Long before Trump announced his candidacy, the political landscape had been well-softened by the illusion that social platforms provide better transparency, and Trump’s incipient cult was not unique in believing that “new media” were providing access to a truth that the gatekeepers of the “old media” were hiding. At the same time, social platforms are uniquely designed to feed that egotist in us that craves the dopamine hit generally referred to as confirmation bias.  

The tech-utopians truly believed (and apparently still do) that a more enlightened, more civilized world is the inexorable outcome of more access to more information. When some of us countered that internet platforms seem to be highly effective at spreading disinformation and other toxic content, we were called luddites who hate progress and technology. We were told that we wanted to stop a new enlightenment in which “the whole store of human knowledge would be at everyone’s fingertips.”

It should not have been so easy for a president, or any individual, to insinuate that the entire intel community is a corrupt “deep state” or that election officials are liars or that over 60 courts, including the Supreme Court, willfully ignored fraud in the 2020 election. Those conclusions insist that not one of the tens of thousands of oath-taking public servants implicated can be trusted over the word of one man or the conspiratorial ravings of some profiteering opportunists on the internet.

We must acknowledge that Facebook, Twitter, Google, Amazon, Reddit et al have been the category killers in the business of that profiteering opportunism. If one feels suddenly inclined to straighten out a Trump defender on the First Amendment, remember that it was these corporations, with the assistance of the EFF, Techdirt, Public Knowledge, the ACLU and others, all asserting for many years that almost everything posted online should be treated with the deference of protected speech. Whether militance on this matter is ideological or simple greed, it is a premise that must be rejected as false for our own good. David Golumbia, associate professor of digital studies, wrote recently for the Boston Globe:

As a small group of scholars and activists are arguing with increasing force,…it is manifestly possible to protect free speech — and thus enhance the political and democratic values free speech is meant to promote — while suppressing, or at least not actively encouraging, the efforts of those who want to turn democracies against themselves.

And if we grasp that protections on speech really exist to enhance democratic participation, then it’s easier to see through the claims that digital products such as Bitcoin or Apple’s computer code count as speech. In other words, we’d see that a lot of cries for “freedom of speech” in the Internet era are really just demands for freedom from regulations that wouldn’t be challenged in the offline world.

So, by all means, Senators Hawley and Cruz, and any elected official who lent credence to the stolen election story, should be held accountable for feeding a fire that exploded on January 6,and is probably not done exploding.
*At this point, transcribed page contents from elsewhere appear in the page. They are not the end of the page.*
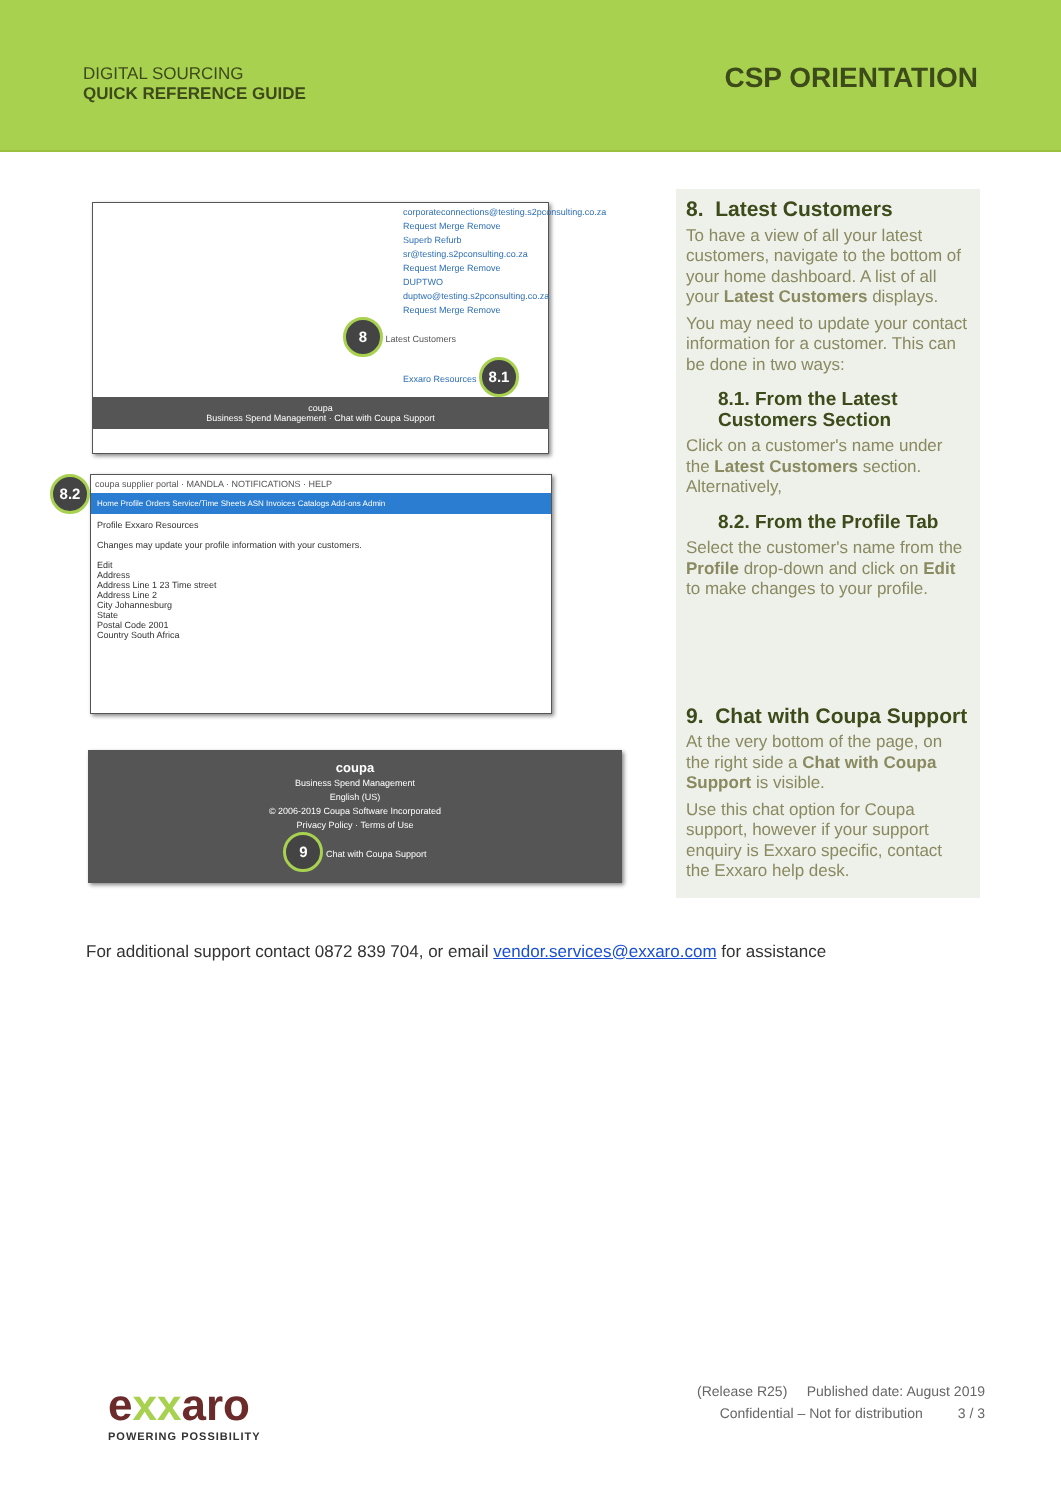DIGITAL SOURCING
QUICK REFERENCE GUIDE
CSP ORIENTATION
corporateconnections@testing.s2pconsulting.co.za
Request Merge Remove
Superb Refurb
sr@testing.s2pconsulting.co.za
Request Merge Remove
DUPTWO
duptwo@testing.s2pconsulting.co.za
Request Merge Remove
8 Latest Customers
Exxaro Resources 8.1
coupa
Business Spend Management · Chat with Coupa Support
8.2
coupa supplier portal · MANDLA · NOTIFICATIONS · HELP
Home Profile Orders Service/Time Sheets ASN Invoices Catalogs Add-ons Admin
Profile Exxaro Resources
Changes may update your profile information with your customers.
Edit
Address
Address Line 1 23 Time street
Address Line 2
City Johannesburg
State
Postal Code 2001
Country South Africa
coupa
Business Spend Management
English (US)
© 2006-2019 Coupa Software Incorporated
Privacy Policy · Terms of Use
9 Chat with Coupa Support
8. Latest Customers
To have a view of all your latest customers, navigate to the bottom of your home dashboard. A list of all your Latest Customers displays.
You may need to update your contact information for a customer. This can be done in two ways:
8.1. From the Latest Customers Section
Click on a customer's name under the Latest Customers section. Alternatively,
8.2. From the Profile Tab
Select the customer's name from the Profile drop-down and click on Edit to make changes to your profile.
9. Chat with Coupa Support
At the very bottom of the page, on the right side a Chat with Coupa Support is visible.
Use this chat option for Coupa support, however if your support enquiry is Exxaro specific, contact the Exxaro help desk.
For additional support contact 0872 839 704, or email vendor.services@exxaro.com for assistance
exxaro
POWERING POSSIBILITY
(Release R25) Published date: August 2019
Confidential – Not for distribution 3 / 3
But Big Tech executives and the “digital rights” groups have much to answer for as well. To a very great extent, Donald Trump merely exploited the systemic and psychological vulnerabilities that the major platforms had been exacerbating and monetizing for years.
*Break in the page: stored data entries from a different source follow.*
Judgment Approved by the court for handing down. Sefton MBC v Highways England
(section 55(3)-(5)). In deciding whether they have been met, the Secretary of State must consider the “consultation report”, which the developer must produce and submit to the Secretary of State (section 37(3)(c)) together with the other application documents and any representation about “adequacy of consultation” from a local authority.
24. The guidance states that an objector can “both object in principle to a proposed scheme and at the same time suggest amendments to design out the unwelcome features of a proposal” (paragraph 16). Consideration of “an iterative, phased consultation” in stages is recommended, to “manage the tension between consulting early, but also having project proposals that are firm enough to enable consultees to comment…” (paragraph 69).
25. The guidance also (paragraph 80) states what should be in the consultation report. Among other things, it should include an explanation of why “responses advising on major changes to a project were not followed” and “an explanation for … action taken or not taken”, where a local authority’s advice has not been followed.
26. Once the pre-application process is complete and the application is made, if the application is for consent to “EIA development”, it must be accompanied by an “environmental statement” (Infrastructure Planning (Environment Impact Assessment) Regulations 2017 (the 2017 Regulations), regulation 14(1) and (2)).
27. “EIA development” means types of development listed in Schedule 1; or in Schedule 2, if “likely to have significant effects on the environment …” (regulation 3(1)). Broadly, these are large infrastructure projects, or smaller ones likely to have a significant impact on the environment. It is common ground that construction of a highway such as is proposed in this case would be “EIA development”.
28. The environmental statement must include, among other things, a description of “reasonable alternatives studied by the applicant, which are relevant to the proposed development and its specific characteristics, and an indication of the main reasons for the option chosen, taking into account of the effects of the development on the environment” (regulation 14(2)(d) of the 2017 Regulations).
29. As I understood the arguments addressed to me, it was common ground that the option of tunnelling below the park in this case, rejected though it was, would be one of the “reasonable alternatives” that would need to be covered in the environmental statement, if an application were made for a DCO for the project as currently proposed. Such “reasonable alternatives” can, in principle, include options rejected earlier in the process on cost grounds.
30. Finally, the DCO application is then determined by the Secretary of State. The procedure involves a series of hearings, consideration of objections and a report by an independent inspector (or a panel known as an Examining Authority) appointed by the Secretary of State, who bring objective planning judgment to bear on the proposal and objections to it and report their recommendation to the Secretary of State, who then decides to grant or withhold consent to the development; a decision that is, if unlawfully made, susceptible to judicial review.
The leaders of the internet industry have consistently spoken to the public in the ebullient language of new horizons, where fresh ideas and opportunities converge. But that was only part of the picture. While raking in billions, these companies willfully ignored or scornfully dismissed the fact that their systems and business models made few distinctions among information, misinformation, and disinformation. Instead, they papered over those dichotomies by citing the First Amendment to which they owed no duty whatsoever. So, yes, Trump and his supporters are dead wrong to call the sudden deplatforming an infringement of the speech right, but it was the internet companies themselves who fed them that lie in the first place.